Try to sound relaxed too. That means no shouting, screaming or shrieking. Telling a dog to stop, get down, go away etc is highly unlikely to work if you sound like you're panicking, even if you are using a word or phrase that the dog understands. So if you can't manage a calm voice, say nothing at all.

Eye Contact

This is far more significant for dogs than for us as a means of communication. And lack of eye contact is just as important too. Looking a dog directly in the face can be interpreted either as a) an invitation to come and see you, particularly if the dog is friendly and confident or b) a threat, particularly if the dog is already aggressive or fearful. So if you don't want to attract a dog's attention in any way, do not make direct eye contact. Look out of the corner of your eye to see where he is and what he's doing.

Ignore

This is a very useful and powerful tool with dogs. So, as well as no eye contact, ignoring means no speaking or touching. Most dogs will get the message that their attention isn't wanted and will leave you alone, preferring to spend their time and energy on someone or something else. Some dogs though, are more stubborn and won't give up straight away, perhaps trying some other way to get your attention eg bringing toys or jumping up.
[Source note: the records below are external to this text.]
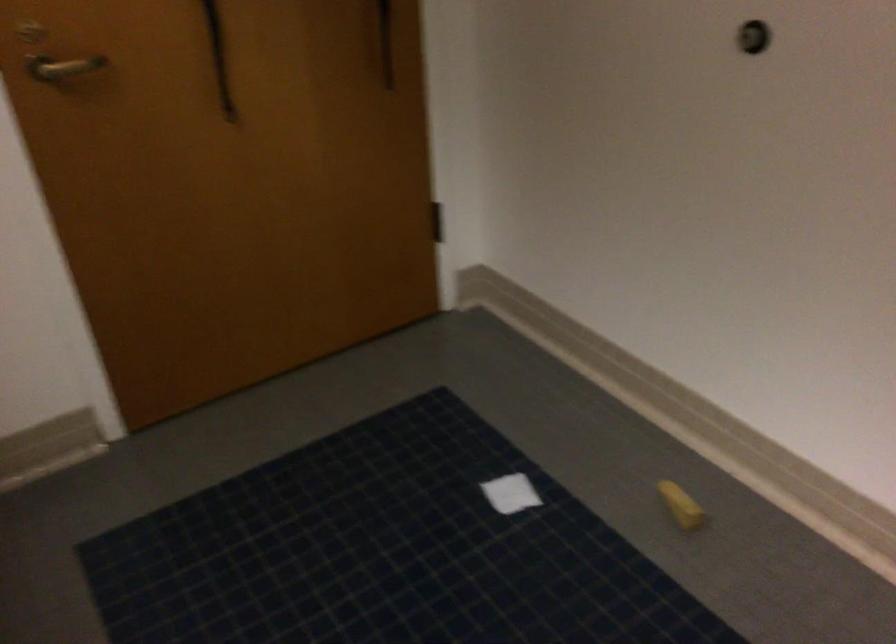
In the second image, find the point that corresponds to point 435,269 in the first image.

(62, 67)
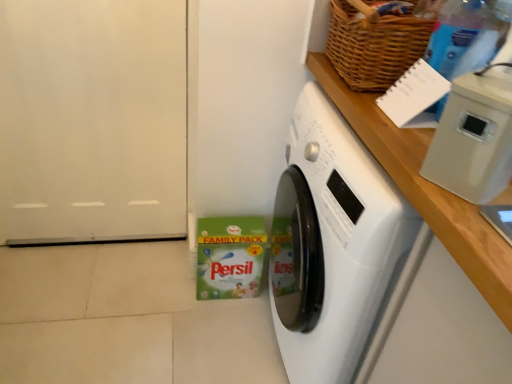
Question: Is white glossy washing machine at center shorter than white matte door at left?

Choices:
 (A) yes
 (B) no

Answer: (A)

Question: Can you confirm if white glossy washing machine at center is taller than white matte door at left?

Choices:
 (A) no
 (B) yes

Answer: (A)

Question: Does white glossy washing machine at center lie behind white matte door at left?

Choices:
 (A) yes
 (B) no

Answer: (B)

Question: From a real-world perspective, is white glossy washing machine at center below white matte door at left?

Choices:
 (A) no
 (B) yes

Answer: (B)

Question: Is white matte door at left surrounded by white glossy washing machine at center?

Choices:
 (A) no
 (B) yes

Answer: (A)

Question: Is woven brown basket at upper right situated inside transparent plastic bottle at upper right or outside?

Choices:
 (A) outside
 (B) inside

Answer: (A)

Question: Is woven brown basket at upper right in front of or behind transparent plastic bottle at upper right in the image?

Choices:
 (A) behind
 (B) front

Answer: (A)

Question: From their relative heights in the image, would you say woven brown basket at upper right is taller or shorter than transparent plastic bottle at upper right?

Choices:
 (A) tall
 (B) short

Answer: (B)

Question: Does point (402, 19) appear closer or farther from the camera than point (431, 61)?

Choices:
 (A) farther
 (B) closer

Answer: (A)

Question: Considering the positions of white plastic container at upper right and white glossy washing machine at center in the image, is white plastic container at upper right taller or shorter than white glossy washing machine at center?

Choices:
 (A) tall
 (B) short

Answer: (B)

Question: Based on their positions, is white plastic container at upper right located to the left or right of white glossy washing machine at center?

Choices:
 (A) left
 (B) right

Answer: (A)

Question: Considering the positions of white plastic container at upper right and white glossy washing machine at center in the image, is white plastic container at upper right wider or thinner than white glossy washing machine at center?

Choices:
 (A) thin
 (B) wide

Answer: (A)

Question: Is white plastic container at upper right situated inside white glossy washing machine at center or outside?

Choices:
 (A) inside
 (B) outside

Answer: (B)

Question: Considering the positions of white matte door at left and white glossy washing machine at center in the image, is white matte door at left wider or thinner than white glossy washing machine at center?

Choices:
 (A) thin
 (B) wide

Answer: (A)

Question: From the image's perspective, relative to white glossy washing machine at center, is white matte door at left above or below?

Choices:
 (A) above
 (B) below

Answer: (A)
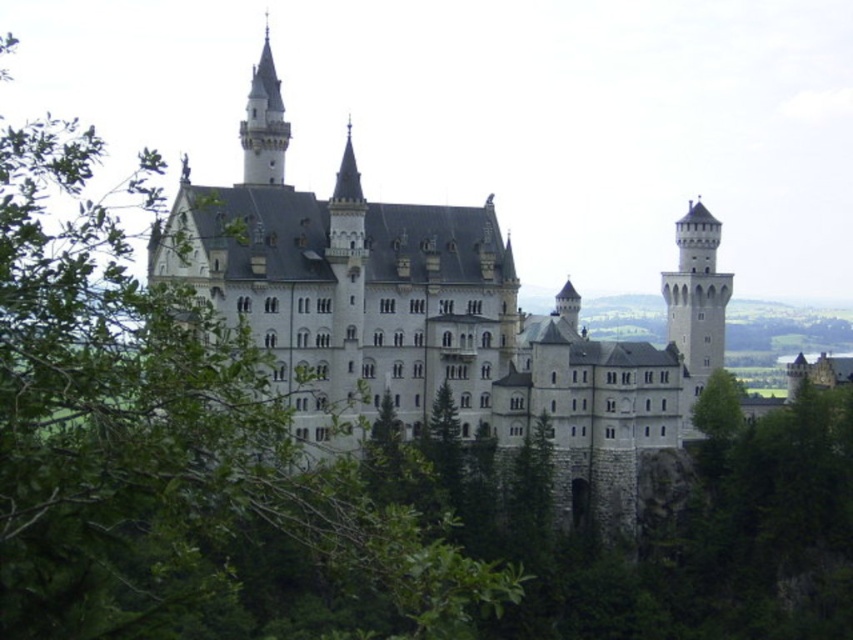
Based on the coordinates provided, which object in the scene is located at point (425, 330)?

The white stone castle at center is located at point (425, 330).

You are an architect analyzing the castle structure. You notice the white stone tower at right and the stone spire at upper left. Which of these two objects is bigger in size?

The white stone tower at right is larger in size compared to the stone spire at upper left.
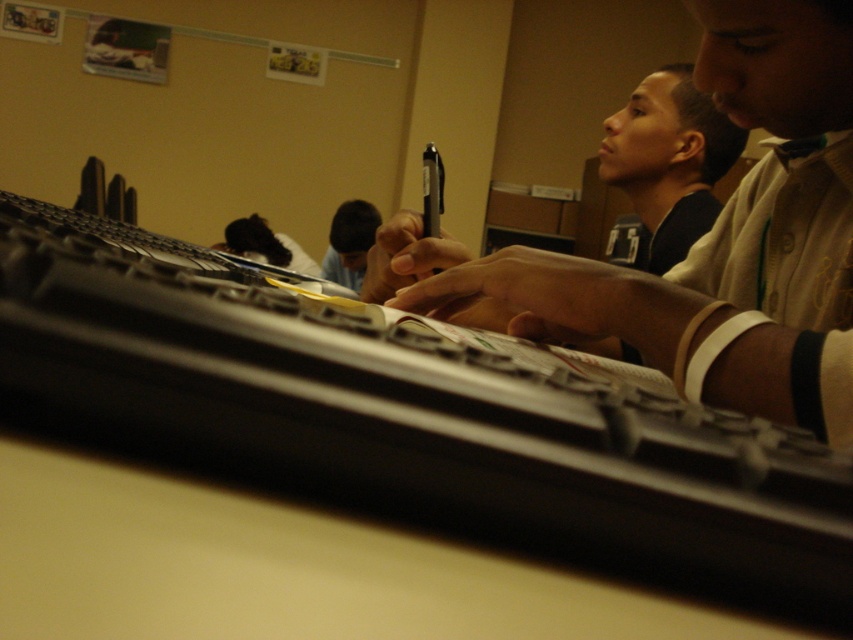
You are trying to locate the black plastic keyboard at center in the classroom. According to the coordinates provided, what are the exact coordinates where you should look to find it?

The black plastic keyboard at center is located at coordinates point (408, 417).

You are a photographer adjusting your camera settings to capture the scene. You notice the matte black shirt at upper center and the smooth black hair at center. Which object would you need to adjust your focus to capture more clearly if you want to emphasize the wider one?

The matte black shirt at upper center has a larger width than the smooth black hair at center, so to emphasize the wider one, you should adjust your focus on the matte black shirt at upper center.

Based on the photo, you are a student trying to reach for the matte black pen at upper center while your hands are on the black plastic keyboard at center. Can you easily access the pen without moving your hands?

The black plastic keyboard at center is positioned under the matte black pen at upper center, so the pen is likely above the keyboard. Since the keyboard is at center and the pen is above it, you can probably reach the matte black pen at upper center without moving your hands much.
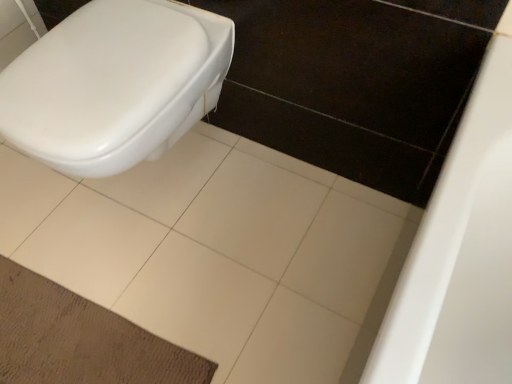
Question: Does brown textured mat at lower left come behind white glossy toilet at left?

Choices:
 (A) no
 (B) yes

Answer: (B)

Question: Considering the relative positions of brown textured mat at lower left and white glossy toilet at left in the image provided, is brown textured mat at lower left to the right of white glossy toilet at left from the viewer's perspective?

Choices:
 (A) yes
 (B) no

Answer: (B)

Question: Can you confirm if brown textured mat at lower left is bigger than white glossy toilet at left?

Choices:
 (A) no
 (B) yes

Answer: (A)

Question: Is brown textured mat at lower left to the left of white glossy toilet at left from the viewer's perspective?

Choices:
 (A) no
 (B) yes

Answer: (B)

Question: From a real-world perspective, is brown textured mat at lower left over white glossy toilet at left?

Choices:
 (A) yes
 (B) no

Answer: (B)

Question: From the image's perspective, does brown textured mat at lower left appear lower than white glossy toilet at left?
Keep ignoring him, perhaps standing up or calmly moving away if necessary.

The Dog's Owner

This may be more tricky than dealing with the dog! A dog won't be offended at being ignored and certainly won't hold a grudge. In fact, they should respect your ability to remain cool, calm and aloof - that's how a pack leader behaves and you might even find that an ignored dog chooses to sit quietly next to you, acknowledging this. The owner, however, may not view it in the same way. They see their dog as lovely, friendly, harmless etc even if a bit boisterous, so may be offended that everyone else doesn't feel the same way. Most responsible owners will understand that not everyone likes dogs but there will always be the odd few who just don't get it. How you deal with this depends on the situation. If the owner is a friend and meeting their dog is a regular occurrence, you may just have to bite the bullet and discuss the situation, politely asking that the dog is kept away from you. If ignoring the dog seems to work though, and your friend doesn't mind, that would be a good solution all round. You might even get to the stage where, once the dog is calm around you, you can call him to you for a fuss or food treat, if you want to. But you can stop and return to ignoring when you choose, or if the dog starts to get over-excited again. If the dog's owner isn't a friend, perhaps a one-off encounter, politely ask them to remove the dog, simply saying that you're not a dog lover (or even use a little white lie that you have an allergy) and thank them for their co-operation. But it really isn't worth getting into an argument over their or their dog's behaviour. As already described, keeping everything calm and stress-free is better for everyone, including the dog. If you have serious concerns about a dog's behaviour ie being a nuisance or even a danger in public, report it to the council dog warden (contact details will be available on your local council's website, possibly under environmental services) or contact your local police station for advice.